People say “Stop and smell the roses”; I say “Stop and listen to the music” but don’t really stop because if there is music then there is movement, there is dance.

Music is everywhere, all the time. You just have to listen. Okay, there is the obvious music – leaves rustling, birds, squirrels chattering; and the sound of the wind. Some of you may hear the music of traffic – different cars make different sounds, even the rhythm of a line of cars going over a speed bump. The cacophony of honking horns, some with high notes, some with low added to the revving of motors – the varoom, varoom and the bleat, bleat – can you feel the beat?

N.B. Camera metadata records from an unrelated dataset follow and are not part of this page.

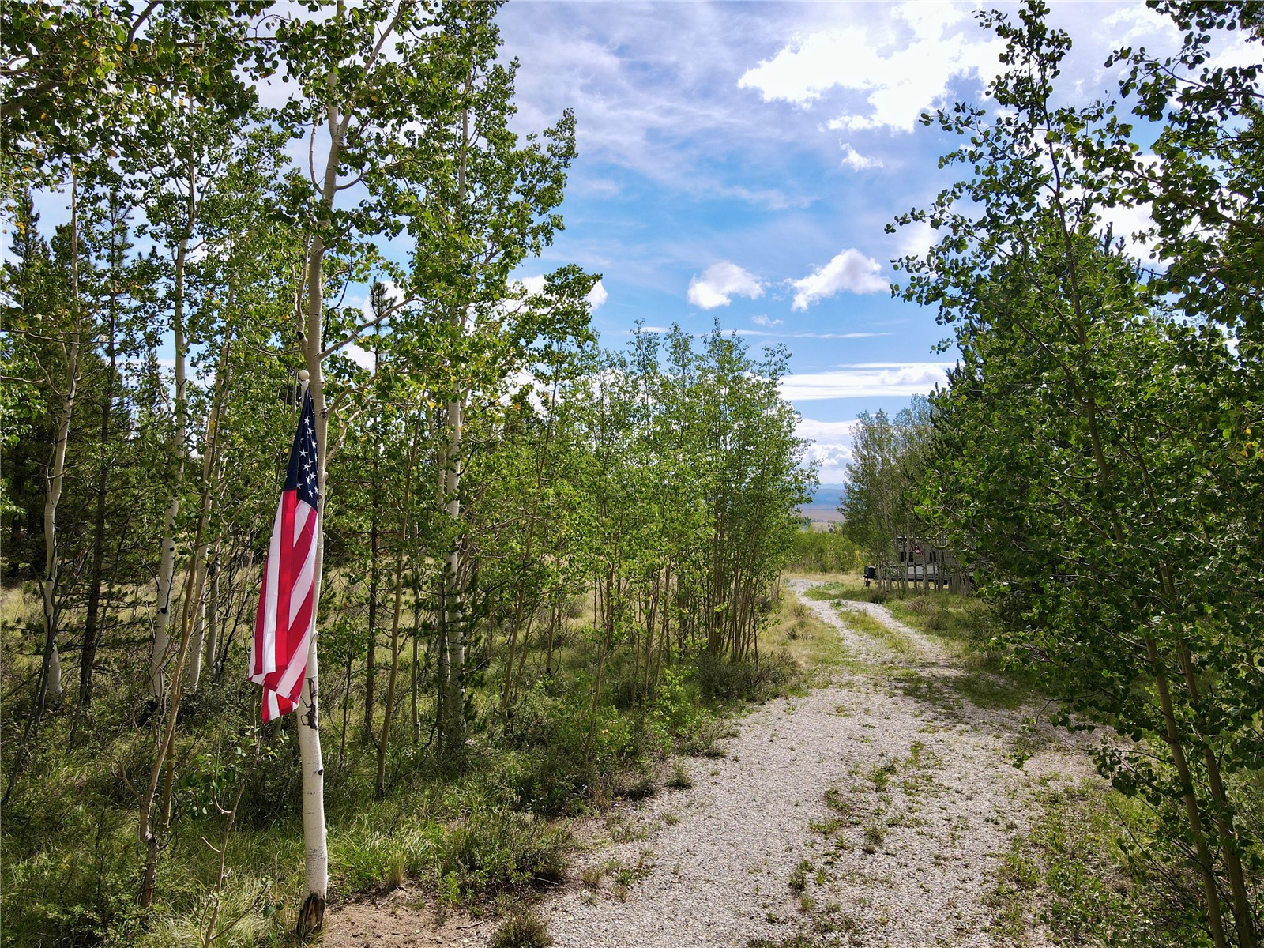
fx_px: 876
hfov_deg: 71.6
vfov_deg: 56.8
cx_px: 632
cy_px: 474
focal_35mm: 24
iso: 100
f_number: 2.8
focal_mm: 4.5
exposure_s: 1/800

And the magic? I’m always playing music in my head – it’s not imaginary music, it’s real – I hear it, and dance to it. Did you ever watch people walking on a busy street – they are all walking in different rhythms, and don’t you add the melody to the beat – in your head? If you are part of that crowd, don’t you pick up the rhythm and walk along to it: sharing the music, sharing the rhythm. There’s magic in that. In that moment in time you, and all those other people, are communicating, sending, back and forth, calling out to each other, call and response. It’s magic.

I love the music of the city. There’s a church nearby whose bells toll each hour; the Mr. Frosty truck that comes by each afternoon, the sound right this minute of a car going by outside the house – first a low swoosh that crescendos and fades; loud trucks, soft cars; some take longer to fade, and I sway to the swoosh.

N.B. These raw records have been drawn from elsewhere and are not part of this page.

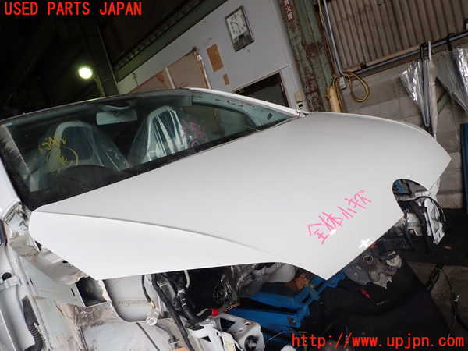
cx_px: 234
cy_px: 176
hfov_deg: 69.4
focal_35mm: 25
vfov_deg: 54.9
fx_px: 338
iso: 100
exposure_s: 1/100
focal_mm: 4.5
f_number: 2.8
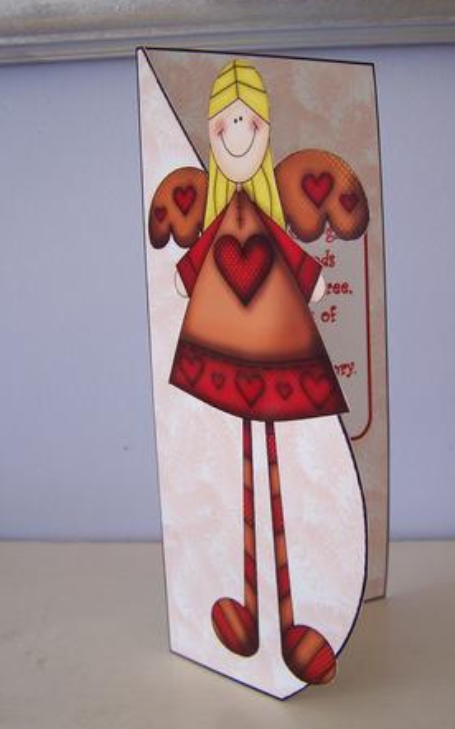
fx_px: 814
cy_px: 360
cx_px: 277
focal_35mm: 41
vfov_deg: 48.2
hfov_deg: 31.1
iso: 80
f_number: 2.8
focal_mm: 6.3
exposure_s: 1/45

People remind me of songs – That song and that person will forever be connected in my mind. Some times it’s their song I hear. The song that is THEM; that is their heart beat, their life force dancing through their body and brain.

We are music. The first sounds we hear are music – the beating of our mother’s heart; of our own. The low notes – we hear them first. Warm, dark, comforting. Rhythm – babies love the rhythm – rock them and they are soothed; swing them gently back and forth; our earliest memories, our first memories, are musical – rhythm and melody. The beat of the heart, the melody of the movement of the fluid we float in…our first memories. We share these memories, tho different rhythms and different melodies, and sing out to each other – hear me, hear my music.

Listen – the world is never silent, nor are we. Clear your mind and then listen – can you hear your song? Can you hear mine?